Thanks Terrence,
I tried to force change. I made a formal complaint under the Aust 1992
Dis Dis Act stating that I had trouble using a mouse and wanted
keyboard access. The bloody dramas that caused! I complained about the
Centrelink site, but AGIMO stated that their site was near enough. The
Chief Information Officer at AGIMO last worked at Centrelink. I got
nowhere and in the end withdrew the complaint or it was going to be
struck out by Human Rights who accepted advice from the Aust government
department AGIMO that another government department Centrelink was W3C
close enough and would be updated anway, so go away.

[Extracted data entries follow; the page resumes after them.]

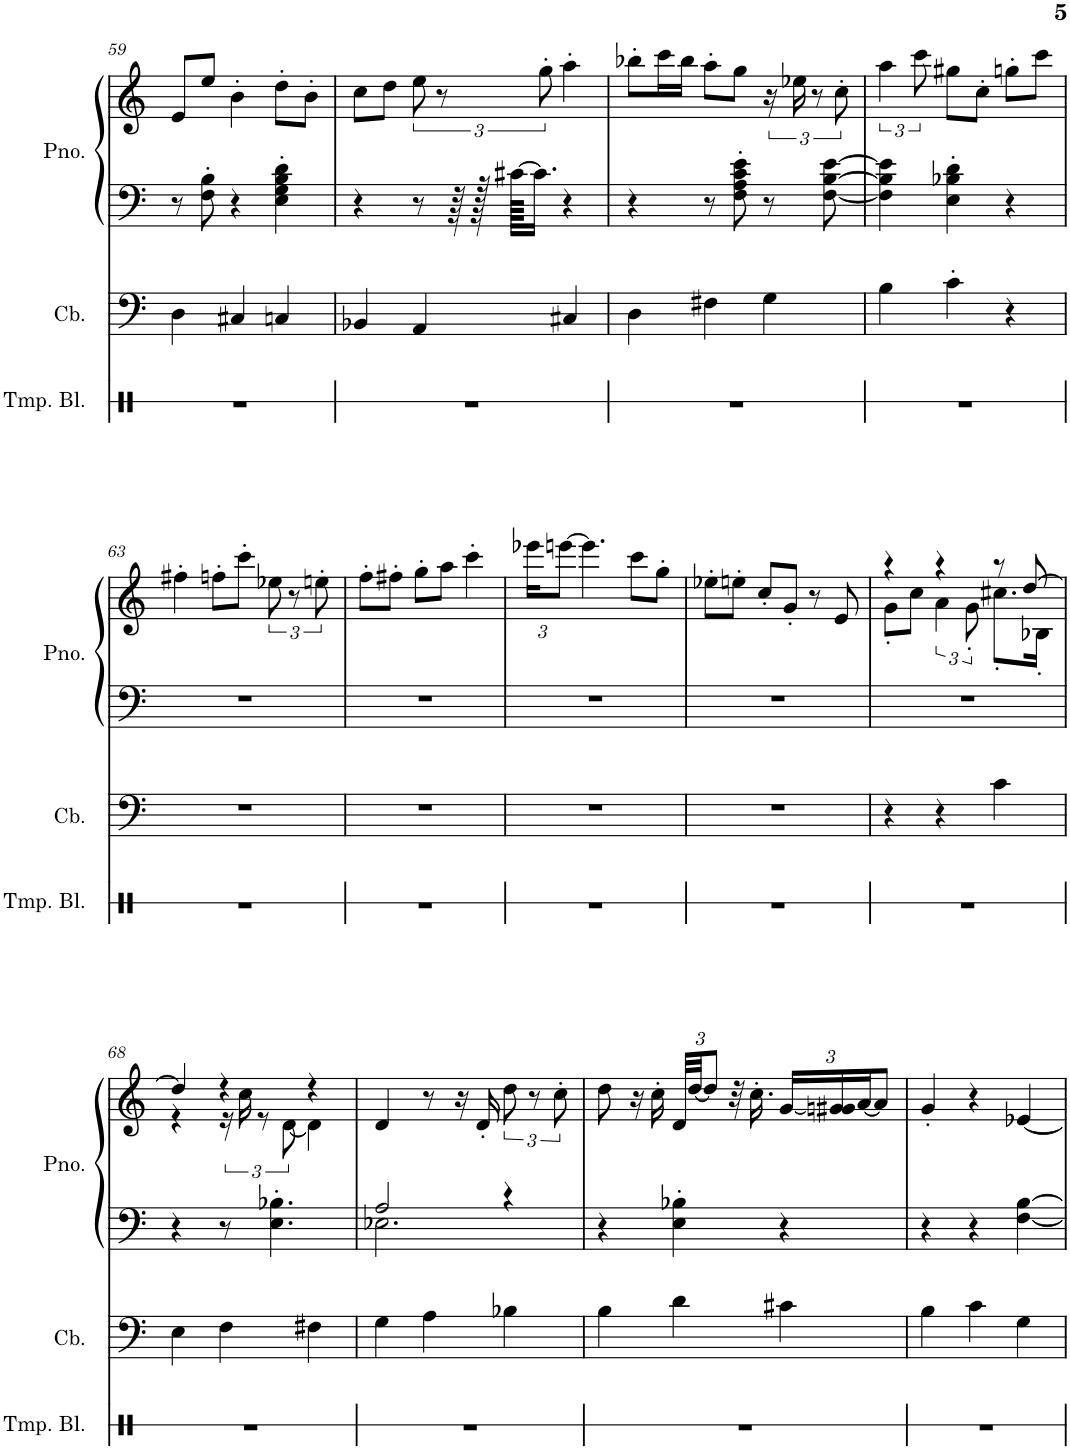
**kern	**kern	**kern	**kern
*part3	*part2	*part1	*part1
*staff4	*staff3	*staff2	*staff1
*I"Temple Blocks	*I"Contrabass	*I"Piano, untitled	*
*I'Tmp. Bl.	*I'Cb.	*I'Pno.	*
!!LO:PB:g=z
*clefX	*clefF4	*clefF4	*clefF4
*	*Trd7c12	*	*
*k[]	*k[]	*k[]	*k[]
*M3/4	*M3/4	*M3/4	*M3/4
=59	=59	=59	=59
2.r	4D\	8r	8e/L
.	.	8F\' 8B\'	8ee/J
.	4C#X/	4r	4b'\
.	4Cn/	4E\' 4G\' 4B\' 4d\'	8dd'\L
.	.	.	8b'\J
=60	=60	=60	=60
2.r	4BB-X/	4r	8cc\L
.	.	.	8dd\J
.	4AA/	8r	12ee\
.	.	.	12r
.	.	64r	.
.	.	128r	.
.	.	[128c#X\KKKLL	.
.	.	16.c#\JJ]	.
.	.	.	12gg'\
.	4C#X/	4r	4aa'\
=61	=61	=61	=61
2.r	4D\	4r	8bb-X'\L
.	.	.	16ccc\L
.	.	.	16bb-\JJ
.	4F#X\	8r	8aa'\L
.	.	8F\' 8A\' 8c\' 8e\'	8gg\J
.	4G\	8r	24r
.	.	.	24ee-X\
.	.	.	12r
.	.	[8F\ [8B\ [8e\	.
.	.	.	12cc'\
=62	=62	=62	=62
2.r	4B\	4F\] 4B\] 4e\]	6aa\
.	.	.	12ccc\
.	4c'\	4E\' 4B-X\' 4d\'	8gg#X\L
.	.	.	8cc'\J
.	4r	4r	8ggn'\L
.	.	.	8ccc\J
!!LO:LB:g=z
=63	=63	=63	=63
2.r	2.r	2.r	4ff#X'\
.	.	.	8ffn'\L
.	.	.	8ccc'\J
.	.	.	12ee-X\
.	.	.	12r
.	.	.	12een'\
=64	=64	=64	=64
2.r	2.r	2.r	8ff'\L
.	.	.	8ff#X'\J
.	.	.	8gg'\L
.	.	.	8aa\J
.	.	.	4ccc'\
=65	=65	=65	=65
*	*	*	*Xbrackettup
2.r	2.r	2.r	24eee-X\KL
.	.	.	[12eeen\J
.	.	.	4.eee\]
.	.	.	8ccc\L
.	.	.	8gg'\J
=66	=66	=66	=66
2.r	2.r	2.r	8ee-X'\L
.	.	.	8een'\J
.	.	.	8cc'/L
.	.	.	8g'/J
.	.	.	8r
.	.	.	8e/
=67	=67	=67	=67
*	*	*	*^
2.r	4r	2.r	4r	8g'\L
.	.	.	.	8cc\J
*	*	*	*	*brackettup
.	4r	.	4r	6a\
.	.	.	.	12g'\
.	4c\	.	8r	8.cc#X'\L
.	.	.	[8dd/	.
.	.	.	.	16B-X'\Jk
!!LO:LB:g=z	!!
=68	=68	=68	=68	=68
2.r	4E\	4r	4dd/]	4r
.	4F\	8r	4r	24r
.	.	.	.	24cc\
.	.	.	.	12r
.	.	4.E\' 4.B-X\'	.	.
.	.	.	.	[12d\
.	4F#X\	.	4r	4d\]
*	*	*	*v	*v
=69	=69	=69	=69
*	*	*^	*
2.r	4G\	2A/	2.E-X\	4d/
.	4A\	.	.	8r
.	.	.	.	16r
.	.	.	.	16d'/
.	4B-X\	4r	.	12dd\
.	.	.	.	12r
.	.	.	.	12cc'\
*	*	*v	*v	*
=70	=70	=70	=70
2.r	4B\	4r	8dd\
.	.	.	16r
.	.	.	16cc'\
*	*	*	*Xbrackettup
.	4d\	4E\' 4B-X\'	48d/LLL
.	.	.	[48dd/JJ
.	.	.	12dd/J]
.	.	.	32r
.	.	.	16.cc'\
.	4c#X\	4r	[24g/LL
.	.	.	24gn/] 24g#X/
.	.	.	[24a/J
.	.	.	8a/J]
=71	=71	=71	=71
2.r	4B\	4r	4g'/
.	4c\	4r	4r
.	4G\	[4F\ [4B\	[4e-X/
=	=	=	=
*-	*-	*-	*-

If I were blind, I would have had a better cause for keyboard access. I
could not get any support from any organisations and Vision Australia
stated to me in a job interview that they preferred to work with their
clients, not beat them over the head.
I prefer the beat them over the head approach having seen the
alternative fail so badly, but I have run out of sticks, I update a
review of Aust government websites occasionally and try to embarrass
them into action. I think they hope none notices except a few of us,
certainly there is no organisational support for an action like Maguire
v Sydney Olympics, it will take one determined individual to try and
force change.
I'm fresh out of sticks and sick of flogging a dead horse.
http://www.hereticpress.com/Dogstar/Publishing/AustWeb.html
Tim
Melbourne
On 30/07/2006, at 11:06 PM, Mark Harris wrote:
Terrence Wood wrote:
> WAI level A is great because you can get there by accident
> (which makes me wonder why so many people just can't do it),
> but I really think e-gov needs to be achieving level 2 compliance.
>
Oh, I agree completely - I was just trying to set the bar low enough
that at least some would pass ;-)
> Do you have any ideas on how to force government entities to comply?
> Personal accountability for stakeholders perhaps?
Apart from holding a gun to their heads? [sigh] I spent most of the 5
years from 2000 to 2005 trying to find ways to encourage NZ govt
agencies to do this. I got more traction with commercial web
developers than government agencies, sadly.
Which is not to say there aren't plenty of web people in the NZG who
believe in accessibility and the Guildelines, because there are. But
not their managers or senior managers, it appears.
I think we've got to go through the political reps and hold them
accountable, to get them to put pressure on their portfolio agencies,
but there always seems to be something with more priority.
> I think their advisors/suppliers (e-i-new media ltd and their ilk)
> should be held accountable as well - and that's easy to do, make it a
> term of the contract for services.
Yep, and many NZ govt agencies do put that in the contracts (which was
one of the things we promoted in the Guidelines) but keeping the site
compliant once it's built is a different matter.